Cornelius said it is a partisan issue.

"Tons of young people are registering to vote, and typically they seem to lean to the left," she said. "It's an election year, and these Republicans are nervous."

Cornelius signed onto a lawsuit to try to appeal the judge's order.

State Sen. Dianna Duran said she doesn't understand why so many people are against the idea of requiring voters to present IDs at the polls. She said she intends to introduce a piece of legislation on the opening day of the 2005 session requiring all voters to present ID at the polls.

"It is not to disenfranchise any voter - which is why Congress instituted so many forms of identification - but to say we want you to know your vote is important, and you are the only one who will be able to vote in your name," Duran said.

The law now asks first-time voters to show either a valid photo ID, utility bill, bank statement, government check, paycheck or other government document with the name and address of the applicant.

Duran, who has assisted other Republican legislators in efforts to pass voter ID requirements for years, said fraud has come up in New Mexico. She cited a case this month where a father found in his mailbox a registration card mailed to his 13-year-old son.
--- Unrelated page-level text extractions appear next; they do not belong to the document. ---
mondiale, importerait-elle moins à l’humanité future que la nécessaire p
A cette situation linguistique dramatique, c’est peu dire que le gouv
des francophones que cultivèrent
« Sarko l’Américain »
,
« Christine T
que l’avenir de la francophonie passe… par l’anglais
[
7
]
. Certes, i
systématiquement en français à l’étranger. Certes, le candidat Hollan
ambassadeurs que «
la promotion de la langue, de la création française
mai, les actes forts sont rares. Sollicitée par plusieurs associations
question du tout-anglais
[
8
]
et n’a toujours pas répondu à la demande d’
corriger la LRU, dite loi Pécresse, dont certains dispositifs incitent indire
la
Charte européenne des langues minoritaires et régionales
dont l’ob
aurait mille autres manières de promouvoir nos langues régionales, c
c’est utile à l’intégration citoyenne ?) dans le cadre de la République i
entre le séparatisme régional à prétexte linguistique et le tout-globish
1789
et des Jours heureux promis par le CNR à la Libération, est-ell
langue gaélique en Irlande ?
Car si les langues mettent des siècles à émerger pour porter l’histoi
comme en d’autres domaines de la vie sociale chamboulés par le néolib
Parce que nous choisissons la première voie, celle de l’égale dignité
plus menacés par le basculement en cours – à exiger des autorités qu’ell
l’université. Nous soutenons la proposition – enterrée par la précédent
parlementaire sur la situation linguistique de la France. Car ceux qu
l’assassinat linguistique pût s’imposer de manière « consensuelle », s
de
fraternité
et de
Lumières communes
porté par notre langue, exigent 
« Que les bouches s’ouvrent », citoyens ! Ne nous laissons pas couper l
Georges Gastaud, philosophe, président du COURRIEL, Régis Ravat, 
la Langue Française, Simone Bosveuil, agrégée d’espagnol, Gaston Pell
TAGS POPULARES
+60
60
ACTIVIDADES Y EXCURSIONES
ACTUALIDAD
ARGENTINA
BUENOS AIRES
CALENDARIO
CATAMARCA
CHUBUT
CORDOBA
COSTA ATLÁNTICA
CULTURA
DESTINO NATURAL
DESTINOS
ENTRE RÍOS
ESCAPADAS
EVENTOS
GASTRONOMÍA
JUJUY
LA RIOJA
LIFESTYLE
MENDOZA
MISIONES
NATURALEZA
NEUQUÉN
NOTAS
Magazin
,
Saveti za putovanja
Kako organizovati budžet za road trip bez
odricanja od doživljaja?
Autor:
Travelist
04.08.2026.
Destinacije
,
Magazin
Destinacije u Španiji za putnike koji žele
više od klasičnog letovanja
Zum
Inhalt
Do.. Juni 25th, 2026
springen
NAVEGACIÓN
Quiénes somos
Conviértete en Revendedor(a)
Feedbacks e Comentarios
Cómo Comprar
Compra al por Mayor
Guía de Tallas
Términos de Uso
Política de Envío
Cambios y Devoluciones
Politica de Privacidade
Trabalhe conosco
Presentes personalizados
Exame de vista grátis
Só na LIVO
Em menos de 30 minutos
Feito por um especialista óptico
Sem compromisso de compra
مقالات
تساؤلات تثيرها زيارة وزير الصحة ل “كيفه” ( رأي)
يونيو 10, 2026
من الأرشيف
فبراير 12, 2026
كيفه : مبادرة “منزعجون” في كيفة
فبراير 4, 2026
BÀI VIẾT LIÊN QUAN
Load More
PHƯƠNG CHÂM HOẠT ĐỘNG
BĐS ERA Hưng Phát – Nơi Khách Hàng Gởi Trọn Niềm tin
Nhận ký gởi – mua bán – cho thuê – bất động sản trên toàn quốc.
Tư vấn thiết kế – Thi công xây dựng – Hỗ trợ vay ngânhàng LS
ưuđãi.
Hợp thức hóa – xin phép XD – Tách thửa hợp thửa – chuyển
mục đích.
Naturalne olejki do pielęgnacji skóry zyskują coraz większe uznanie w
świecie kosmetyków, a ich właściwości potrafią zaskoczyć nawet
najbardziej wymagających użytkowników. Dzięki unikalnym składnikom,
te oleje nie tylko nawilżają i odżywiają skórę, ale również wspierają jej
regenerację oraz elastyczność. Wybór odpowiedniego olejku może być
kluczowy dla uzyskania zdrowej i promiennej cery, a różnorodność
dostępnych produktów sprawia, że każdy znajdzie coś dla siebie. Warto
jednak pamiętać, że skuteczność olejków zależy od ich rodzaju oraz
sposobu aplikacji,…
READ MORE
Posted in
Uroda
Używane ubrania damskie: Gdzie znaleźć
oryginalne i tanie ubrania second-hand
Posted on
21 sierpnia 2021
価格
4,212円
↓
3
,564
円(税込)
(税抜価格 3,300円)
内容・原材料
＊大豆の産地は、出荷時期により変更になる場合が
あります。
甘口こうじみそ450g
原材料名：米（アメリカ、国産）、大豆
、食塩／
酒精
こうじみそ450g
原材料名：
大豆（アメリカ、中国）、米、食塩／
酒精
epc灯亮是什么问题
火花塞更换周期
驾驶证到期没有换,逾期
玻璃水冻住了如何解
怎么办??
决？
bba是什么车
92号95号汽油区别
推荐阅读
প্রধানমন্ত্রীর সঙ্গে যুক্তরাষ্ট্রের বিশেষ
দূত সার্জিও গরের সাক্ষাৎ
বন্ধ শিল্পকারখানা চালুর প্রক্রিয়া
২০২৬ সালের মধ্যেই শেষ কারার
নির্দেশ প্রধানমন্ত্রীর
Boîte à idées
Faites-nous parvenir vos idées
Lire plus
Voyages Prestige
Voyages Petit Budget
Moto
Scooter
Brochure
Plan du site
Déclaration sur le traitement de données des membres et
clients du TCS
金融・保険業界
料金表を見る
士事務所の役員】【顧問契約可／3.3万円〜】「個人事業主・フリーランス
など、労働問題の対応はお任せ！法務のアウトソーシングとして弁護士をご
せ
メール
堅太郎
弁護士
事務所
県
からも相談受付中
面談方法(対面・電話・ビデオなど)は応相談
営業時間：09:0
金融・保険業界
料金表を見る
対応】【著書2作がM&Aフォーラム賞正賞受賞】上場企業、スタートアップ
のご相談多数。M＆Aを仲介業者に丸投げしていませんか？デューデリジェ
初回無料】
"There are those people who would use someone's name, give a fake year of birth and have a voter ID card sent," she said. "But they don't even care about getting the card, because they don't require the card at the polls either."

Cornelius said she's always had a problem with New Mexico not requiring IDs at the polls. But she said now is not the time to fix it.

"You can't do it two months before an election," she said. "It is something you have to deal with way in advance, before I start giving people information that will be wrong."

Cornelius has registered over 1,000 people to vote since January and told all of them they will not have to take an ID to the poll.

"In order to make it a law, the need to have dealt with that (was) years ago," she said. "I think they need to stick with what they say and not go back and forth in accordance with what works for them."